We take several vital steps towards a protected open model release, including an improved PII redaction pipeline, a novel attribution tracing tool, and make StarCoder publicly available
under an improved version of the OpenRAIL license. The updated license simplifies the method for corporations to integrate the model into their products. We imagine that with its strong performance, the StarCoder models will function a solid foundation for the community to make use of and adapt it to their use-cases and products.
Evaluation
We thoroughly evaluated StarCoder and a number of other similar models and quite a lot of benchmarks. A preferred Python benchmark is HumanEval which tests if the model can complete functions based on their signature and docstring. We found that each StarCoder and StarCoderBase outperform the biggest models, including PaLM, LaMDA, and LLaMA, despite being significantly smaller. Additionally they outperform CodeGen-16B-Mono and OpenAI’s code-cushman-001 (12B) model. We also noticed that a failure case of the model was that it could produce # Solution here code, probably because that form of code is generally a part of exercise. To force the model the generate an actual solution we added the prompt . This significantly increased the HumanEval rating of StarCoder from 34% to over 40%, setting a brand new state-of-the-art result for open models. We also tried this prompt for CodeGen and StarCoderBase but didn’t observe much difference.
| Model | HumanEval | MBPP |
|---|---|---|
| LLaMA-7B | 10.5 | 17.7 |
| LaMDA-137B | 14.0 | 14.8 |
| LLaMA-13B | 15.8 | 22.0 |
| CodeGen-16B-Multi | 18.3 | 20.9 |
| LLaMA-33B | 21.7 | 30.2 |
| CodeGeeX | 22.9 | 24.4 |
| LLaMA-65B | 23.7 | 37.7 |
| PaLM-540B | 26.2 | 36.8 |
| CodeGen-16B-Mono | 29.3 | 35.3 |
| StarCoderBase | 30.4 | 49.0 |
| code-cushman-001 | 33.5 | 45.9 |
| StarCoder | 33.6 | 52.7 |
| StarCoder-Prompted | 40.8 | 49.5 |
An interesting aspect of StarCoder is that it’s multilingual and thus we evaluated it on MultiPL-E which extends HumanEval to many other languages. We observed that StarCoder matches or outperforms code-cushman-001 on many languages. On an information science benchmark called DS-1000 it clearly beats it in addition to all other open-access models. But let’s examine what else the model can do besides code completion!
Tech Assistant
With the exhaustive evaluations we found that StarCoder could be very capable at writing code. But we also desired to test if it may possibly be used as a tech assistant, in spite of everything it was trained on numerous documentation and GitHub issues. Inspired by Anthropic’s HHH prompt we built a Tech Assistant Prompt. Surprisingly, with just the prompt the model is in a position to act as a tech assistant and answer programming related requests!
Training data
The model was trained on a subset of The Stack 1.2. The dataset only consists of permissively licensed code and includes an opt-out process such that code contributors can remove their data from the dataset (see Am I in The Stack).
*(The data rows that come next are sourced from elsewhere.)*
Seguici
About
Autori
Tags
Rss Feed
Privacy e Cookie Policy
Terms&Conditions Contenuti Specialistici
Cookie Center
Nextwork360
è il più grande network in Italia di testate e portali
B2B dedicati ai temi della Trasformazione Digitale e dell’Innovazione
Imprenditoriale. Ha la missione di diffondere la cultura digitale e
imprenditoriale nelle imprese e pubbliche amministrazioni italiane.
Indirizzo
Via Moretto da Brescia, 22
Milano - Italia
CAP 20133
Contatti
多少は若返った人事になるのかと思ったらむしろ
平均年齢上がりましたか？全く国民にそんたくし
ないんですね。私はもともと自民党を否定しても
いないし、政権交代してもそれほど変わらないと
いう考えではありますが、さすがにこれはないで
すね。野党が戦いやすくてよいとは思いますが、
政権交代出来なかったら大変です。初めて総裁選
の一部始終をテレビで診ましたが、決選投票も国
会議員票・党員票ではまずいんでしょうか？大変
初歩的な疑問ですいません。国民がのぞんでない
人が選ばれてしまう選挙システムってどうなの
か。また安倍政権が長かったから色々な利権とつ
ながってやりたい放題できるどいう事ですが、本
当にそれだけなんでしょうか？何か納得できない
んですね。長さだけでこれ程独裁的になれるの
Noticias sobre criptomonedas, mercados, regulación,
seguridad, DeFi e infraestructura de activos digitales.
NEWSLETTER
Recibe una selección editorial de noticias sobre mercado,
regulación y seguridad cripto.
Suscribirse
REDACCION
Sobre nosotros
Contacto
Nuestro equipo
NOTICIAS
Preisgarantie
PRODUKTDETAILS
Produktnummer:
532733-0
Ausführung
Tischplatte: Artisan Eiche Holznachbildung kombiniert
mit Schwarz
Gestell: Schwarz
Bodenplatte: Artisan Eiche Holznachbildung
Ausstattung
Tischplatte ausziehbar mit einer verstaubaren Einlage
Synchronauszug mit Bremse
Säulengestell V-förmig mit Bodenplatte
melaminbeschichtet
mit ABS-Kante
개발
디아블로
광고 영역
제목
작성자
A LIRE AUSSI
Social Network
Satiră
In collaboration with Toloka, we removed Personal Identifiable Information from the training data reminiscent of Names, Passwords, and Email addresses.
About BigCode
BigCode is an open scientific collaboration led jointly by Hugging Face and ServiceNow that works on the responsible development of huge language models for code.
Additional releases
Together with the model, we’re releasing an inventory of resources and demos:
- the model weights, including intermediate checkpoints with OpenRAIL license
- all code for data preprocessing and training with Apache 2.0 license
- a comprehensive evaluation harness for code models
- a brand new PII dataset for training and evaluating PII removal
- the fully preprocessed dataset used for training
- a code attribution tool for locating generated code within the dataset
Links
Models
- Paper: A technical report about StarCoder.
- GitHub: All that you must learn about using or fine-tuning StarCoder.
- StarCoder: StarCoderBase further trained on Python.
- StarCoderBase: Trained on 80+ languages from The Stack.
- StarEncoder: Encoder model trained on TheStack.
- StarPii: StarEncoder based PII detector.
Tools & Demos
Data & Governance
You will discover all of the resources and links at huggingface.co/bigcode!